Surely, they anticipated the outpouring of the Spirit as the sign of “the last days” (Is 44:3; Ez 39:29; Jl 2:28–29), but the baptism in Spirit was more than a sign to be watched. For the Christian, bearing witness is not a passive spectatorship. It is the experience of and the participation in the coming Kingdom of God. It fills us with a sense of belonging to the family of God, purpose and significance in mission, and security and protection for the work at hand.

Scripture Reading


Acts 1:1-11

In the first book, Theophilus, I wrote about all that Jesus did and taught from the beginning until the day when he was taken up to heaven, after giving instructions through the Holy Spirit to the apostles whom he had chosen. After his suffering he presented himself alive to them by many convincing proofs, appearing to them during forty days and speaking about the kingdom of God. While staying with them, he ordered them not to leave Jerusalem, but to wait there for the promise of the Father. “This,” he said, “is what you have heard from me; for John baptized with water, but you will be baptized with the Holy Spirit not many days from now.”

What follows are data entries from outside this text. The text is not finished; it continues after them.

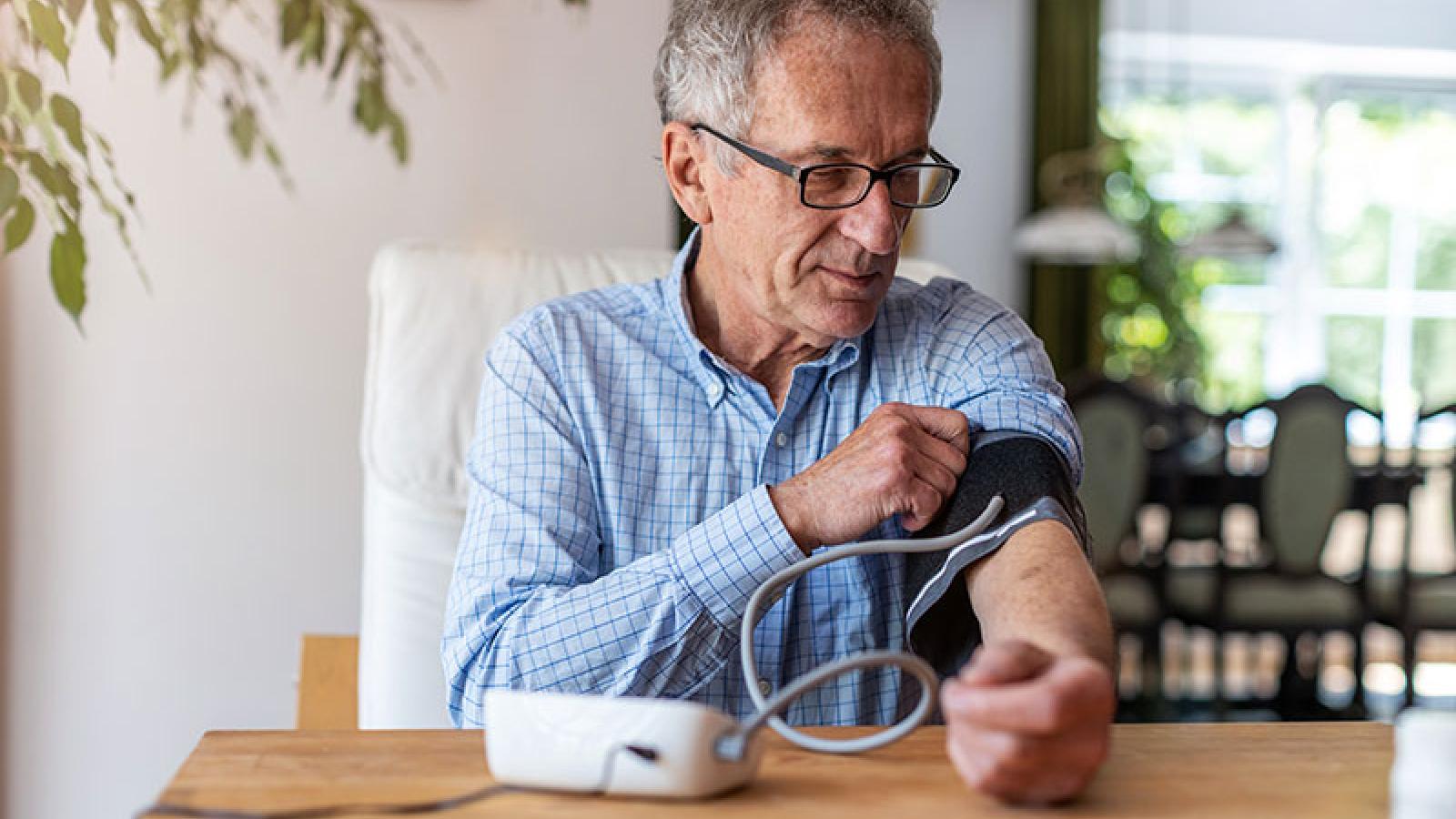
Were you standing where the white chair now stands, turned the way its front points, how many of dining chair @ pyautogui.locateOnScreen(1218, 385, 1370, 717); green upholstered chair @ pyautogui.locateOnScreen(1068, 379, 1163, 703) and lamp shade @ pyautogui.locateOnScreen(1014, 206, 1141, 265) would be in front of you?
0

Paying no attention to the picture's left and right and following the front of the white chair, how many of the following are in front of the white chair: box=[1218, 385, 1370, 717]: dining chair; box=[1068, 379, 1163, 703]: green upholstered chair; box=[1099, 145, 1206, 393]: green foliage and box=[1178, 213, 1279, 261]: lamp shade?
0

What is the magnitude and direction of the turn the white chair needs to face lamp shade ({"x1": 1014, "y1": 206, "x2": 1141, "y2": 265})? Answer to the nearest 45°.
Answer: approximately 135° to its left

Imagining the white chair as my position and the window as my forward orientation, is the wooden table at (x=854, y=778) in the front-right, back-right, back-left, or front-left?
back-right

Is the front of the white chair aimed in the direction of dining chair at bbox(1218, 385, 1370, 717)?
no

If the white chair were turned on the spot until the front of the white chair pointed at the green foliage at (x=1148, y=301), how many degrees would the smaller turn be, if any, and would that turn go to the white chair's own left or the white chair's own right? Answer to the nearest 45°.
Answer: approximately 135° to the white chair's own left

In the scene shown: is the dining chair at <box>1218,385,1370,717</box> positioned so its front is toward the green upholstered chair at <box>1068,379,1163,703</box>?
no

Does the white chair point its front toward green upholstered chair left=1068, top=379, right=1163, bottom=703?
no

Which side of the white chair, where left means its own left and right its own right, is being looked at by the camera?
front

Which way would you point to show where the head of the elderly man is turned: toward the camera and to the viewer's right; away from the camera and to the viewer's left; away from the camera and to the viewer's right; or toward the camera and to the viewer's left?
toward the camera and to the viewer's right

So when they had come together, they asked him, “Lord, is this the time when you will restore the kingdom to Israel?” He replied, “It is not for you to know the times or periods that the Father has set by his own authority. But you will receive power when the Holy Spirit has come upon you; and you will be my witnesses in Jerusalem, in all Judea and Samaria, and to the ends of the earth.” When he had said this, as they were watching, he was lifted up, and a cloud took him out of their sight.  While he was going and they were gazing up toward heaven, suddenly two men in white robes stood by them. They said, “Men of Galilee, why do you stand looking up toward heaven? This Jesus, who has been taken up from you into heaven, will come in the same way as you saw him go into heaven.”


  • As you read the passage and reflection, notice what words or phrase stands out to you.

  • The author reminds the disciples that they bear witness to the many things that Jesus did and taught. Think back on your own life. In what ways have you witnessed the life of Christ?

  • Be my witness in Jerusalem, Judea and Samaria and to the ends of the earth. What does it look like to bear witness to Jesus? Do you feel you need a specific ministry role, skill or title?​

Contemplate with Art:

  • As you look at the art, what draws your attention? 

  • Where do you find yourself in the scene? How do you feel as you witness this event?

  • Reflect on the call to bear witness.

Embodied Response:

Light a candle.

The Spirit of God fills us with a sense of belonging to the family of God, purpose and significance in mission, and security and protection for the work at hand. 

Talk with God about your sense of security, belonging, purpose as you bear witness to the life of Christ and participate in His kingdom.



Almighty and ever-watchful God, Lord of the heavens above and the earth below.
Your Divine Goodness created us in love from every region of North and CentralAmerica:

from Fond du Lac and Topeka
Orange Walk and Dangriga
Denver and New Orleans
Merida and Arnold
St. Louis and Kansas City

Your Divine Wisdom placed us in the chaos and darkness of the twentieth century as:

poets and singers
engineers and schoolmasters
scholars and pastors
tailors and gardeners
builders and administrators
artists and lovers.

Your Divine Providence called us into the company of your son Jesus,

Therefore, we devote all our energies to your Divine Majesty

to bring order into our world, to make it fertile, and to bless it.

We pledge you the hours of our lives and the use of our deaths

through our King and Good Brother, Jesus.